BAB 4

Waktu berlalu selambat keong. Matahari seakan-akan berat menyeret dirinya bergeser senti demi senti ke langit barat, membuat siang Lumi terasa begitu lama. Sangat lama. Saat ia berpikir sudah seabad berlalu, ternyata itu baru satu tahun berjalan. Padahal Lumi sudah merasa gerah dan sangat tidak betah di sini. Di tengah-tengah peradaban manusia-manusia munafik itu.

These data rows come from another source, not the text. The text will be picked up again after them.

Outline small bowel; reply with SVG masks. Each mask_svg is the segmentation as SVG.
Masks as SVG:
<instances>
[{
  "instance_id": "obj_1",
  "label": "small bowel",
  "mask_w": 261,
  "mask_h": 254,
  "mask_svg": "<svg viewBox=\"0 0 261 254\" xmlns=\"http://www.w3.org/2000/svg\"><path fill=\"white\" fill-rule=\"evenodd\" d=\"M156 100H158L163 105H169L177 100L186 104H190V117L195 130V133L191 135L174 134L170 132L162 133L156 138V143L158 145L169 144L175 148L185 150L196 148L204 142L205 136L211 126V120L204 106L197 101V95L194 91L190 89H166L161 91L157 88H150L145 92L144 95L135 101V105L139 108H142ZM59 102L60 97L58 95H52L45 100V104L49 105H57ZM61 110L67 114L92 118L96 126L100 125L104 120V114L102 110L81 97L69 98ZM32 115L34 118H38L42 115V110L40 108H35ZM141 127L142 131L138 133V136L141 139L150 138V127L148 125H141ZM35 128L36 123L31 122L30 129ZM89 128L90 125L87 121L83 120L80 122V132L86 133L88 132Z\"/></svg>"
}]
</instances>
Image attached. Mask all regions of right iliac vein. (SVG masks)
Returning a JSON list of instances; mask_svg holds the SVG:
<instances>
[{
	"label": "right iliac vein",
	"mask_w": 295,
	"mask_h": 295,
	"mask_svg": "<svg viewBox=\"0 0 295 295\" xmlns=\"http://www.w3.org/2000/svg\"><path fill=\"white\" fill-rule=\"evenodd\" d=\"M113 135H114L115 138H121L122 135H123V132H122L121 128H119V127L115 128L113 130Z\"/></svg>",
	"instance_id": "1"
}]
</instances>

Perawat dan hampir semua asisten rumah tangga Iron bermuka dua. Di depan sang tuan mereka bersikap sangat manis dan tulus ikhlas mengharapkan kesembuhan Lumi, merawat si nyonya gila dengan senyum lebar. Sementara di belakang Iron, mereka selalu menampakkan tampang masam dan membicarakan pernikahan majikannya yang cacat.

Seperti saat ini.

Lumi sedang berjemur, lebih tepatnya dijemur di halaman belakang. Dua perawat mengawasinya di kursi teras bersama seorang pembantu dan tukang kebun yang hendak merapikan tanaman bunga.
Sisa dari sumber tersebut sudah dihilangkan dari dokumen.